There may be some non-determinism in the order of initializing plugins, or fonts. This could result in a unique order when they are polled.


Aha. You've nailed it I think.. partly anyway. It looks like the plugins do come up in different orders...


Without GUIDs, no machine is absolutely unique. The bits of entropy are relative measures.


I am guessing that the fingerprinting problem extends far beyond the browser. What about connection based fingerprinting? (TCP/IP stack, etc.) What about order of fetching images from a website? What about timing attacks that measure the time taken to load a page (browser caches, cache sizes, eviction policies, upstream squid caches, etc.)? The whole system is way too complicated.

And I feel that having additional extensions/plugins to combat this, unless deployed universally, is still going to contribute to the entropy and help increase the chances of you getting fingerprinted.

Edit: the pdf on the website talks about it. https://panopticlick.eff.org/browser-uniqueness.pdf

"The Curse of Dimensionality."


I'm unique alright, and it appears the main culprit is the identification of my System Fonts/User_Agent.


Same here. For me the fonts are even completly unique (the "one in x browsers have this value" column is >840'000). Yet I'm using a fairly standard install (I can't remember installing any fonts). Maybe some programs install a font automatically, making you uniquely identifiable quite easily.

But I still wonder how fast the birthday paradox/problem would hit such an identification system. (http://en.wikipedia.org/wiki/Birthday_problem)


I am too, and I have a default installation. How did fonts get so unique?
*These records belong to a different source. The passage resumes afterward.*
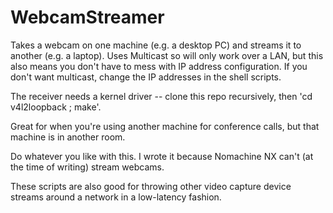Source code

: # WebcamStreamer

Takes a webcam on one machine (e.g. a desktop PC) and streams it to another (e.g. a laptop). Uses Multicast so will only work over a LAN, but this also means you don't have to mess with IP address configuration. If you don't want multicast, change the IP addresses in the shell scripts.

The receiver needs a kernel driver -- clone this repo recursively, then 'cd v4l2loopback ; make'.

Great for when you're using another machine for conference calls, but that machine is in another room.

Do whatever you like with this. I wrote it because Nomachine NX can't (at the time of writing) stream webcams.

These scripts are also good for throwing other video capture device streams around a network in a low-latency fashion.
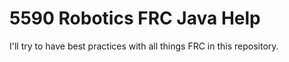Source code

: # 5590 Robotics FRC Java Help

I'll try to have best practices with all things FRC in this repository.
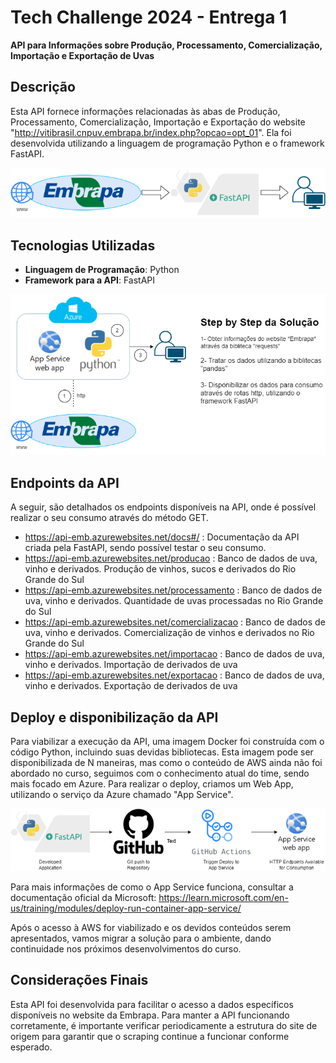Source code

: # Tech Challenge 2024 - Entrega 1

**API para Informações sobre Produção, Processamento, Comercialização, Importação e Exportação de Uvas**

## Descrição

Esta API fornece informações relacionadas às abas de Produção, Processamento, Comercialização, Importação e Exportação do website "http://vitibrasil.cnpuv.embrapa.br/index.php?opcao=opt_01". Ela foi desenvolvida utilizando a linguagem de programação Python e o framework FastAPI.

![Alt text](/Documentation/Pos_TechChallenge_v1-Intro.png?raw=true "Optional Title")

## Tecnologias Utilizadas

-   **Linguagem de Programação**: Python
-   **Framework para a API**: FastAPI

![Alt text](/Documentation/Pos_TechChallenge_v1-ArqSolucao.png?raw=true "Optional Title")

## Endpoints da API

A seguir, são detalhados os endpoints disponíveis na API, onde é possível realizar o seu consumo através do método GET.

- https://api-emb.azurewebsites.net/docs#/ : Documentação da API criada pela FastAPI, sendo possível testar o seu consumo.
- https://api-emb.azurewebsites.net/producao : Banco de dados de uva, vinho e derivados. Produção de vinhos, sucos e derivados do Rio Grande do Sul
- https://api-emb.azurewebsites.net/processamento : Banco de dados de uva, vinho e derivados. Quantidade de uvas processadas no Rio Grande do Sul
- https://api-emb.azurewebsites.net/comercializacao : Banco de dados de uva, vinho e derivados. Comercialização de vinhos e derivados no Rio Grande do Sul
- https://api-emb.azurewebsites.net/importacao : Banco de dados de uva, vinho e derivados. Importação de derivados de uva
- https://api-emb.azurewebsites.net/exportacao : Banco de dados de uva, vinho e derivados. Exportação de derivados de uva


## Deploy e disponibilização da API

Para viabilizar a execução da API, uma imagem Docker foi construída com o código Python, incluindo suas devidas bibliotecas. Esta imagem pode ser disponibilizada de N maneiras, mas como o conteúdo de AWS ainda não foi abordado no curso, seguimos com o conhecimento atual do time, sendo mais focado em Azure. Para realizar o deploy, criamos um Web App, utilizando o serviço da Azure chamado "App Service". 

![Alt text](/Documentation/Pos_TechChallenge_v1-Deploy.png?raw=true "Optional Title")

Para mais informações de como o App Service funciona, consultar a documentação oficial da Microsoft:
https://learn.microsoft.com/en-us/training/modules/deploy-run-container-app-service/

Após o acesso à AWS for viabilizado e os devidos conteúdos serem apresentados, vamos migrar a solução para o ambiente, dando continuidade nos próximos desenvolvimentos do curso. 

## Considerações Finais

Esta API foi desenvolvida para facilitar o acesso a dados específicos disponíveis no website da Embrapa. Para manter a API funcionando corretamente, é importante verificar periodicamente a estrutura do site de origem para garantir que o scraping continue a funcionar conforme esperado.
It's amazing how quickly you can single out people using supposedly anonymized datasets like this. There's a CMU paper noting that 87% of Americans are uniquely identified by their birthdate, 5-digit zip code, and gender: http://arstechnica.com/tech-policy/news/2009/09/your-secrets...

Statistics are neat.


Time for some http://modifyheaders.mozdev.org/

edit: panopticlick gets plugin and font list via javascript; modifyheaders can't do anything about that ...


I believe it actually gets the font lists using a tiny flash app. Check out this project for an example:

http://github.com/gabriel/font-detect-js


So the browser is not really the culprit--it's flash.


Unfortunately, it's not that simple. This specific implementation happens to use flash because it's fast and easy, but there is also a javascript/css based way of doing it:

http://www.lalit.org/lab/javascript-css-font-detect

It looks incredibly delicate, but it seems to work.

Also, I blocked their flash script and reloaded the page; My fingerprint changed, but I was still a unique butterfly. An absence of fonts is also distinguishing characteristic.


On Windows 7 it says I don't have Times/Times New Roman/Verona (via Firefox 3.6.3)...


I don't have Flash installed and it claimed to be getting the fonts via Java instead.


This is something that I hope the Chrome/Chromium team will do something about. They've been moving fast on a lot of things lately, and if they take the lead others will eventually follow...


I'm not sure why they would. This information seems extremely relevant to Google's line of business.


As far as I know Google tracks with cookies in the standard way. I would be pretty shocked if they were tracking based on anything like fonts or plugins. Is there already evidence to the contrary though?


While I'm not aware of anything it certainly stands to reason that they would, especially with their DoubleClick network.

If the EFF with their limited resources figured this out, Google likely would have, too.


Google and Doubleclick just give you a cookie, though. They don't need to be nefarious.


Google could not feasibly track their user-base this way. The load time for a Flash application that returns font lists (though short) is much longer than they, or their users would tolerate.


Not to mention totally unnecessary. Most people are just fine with cookies.


What is the reason for plugins being sent in the headers? If it's only for the 'you must have flash 10 installed' messages than I'd like to disable that.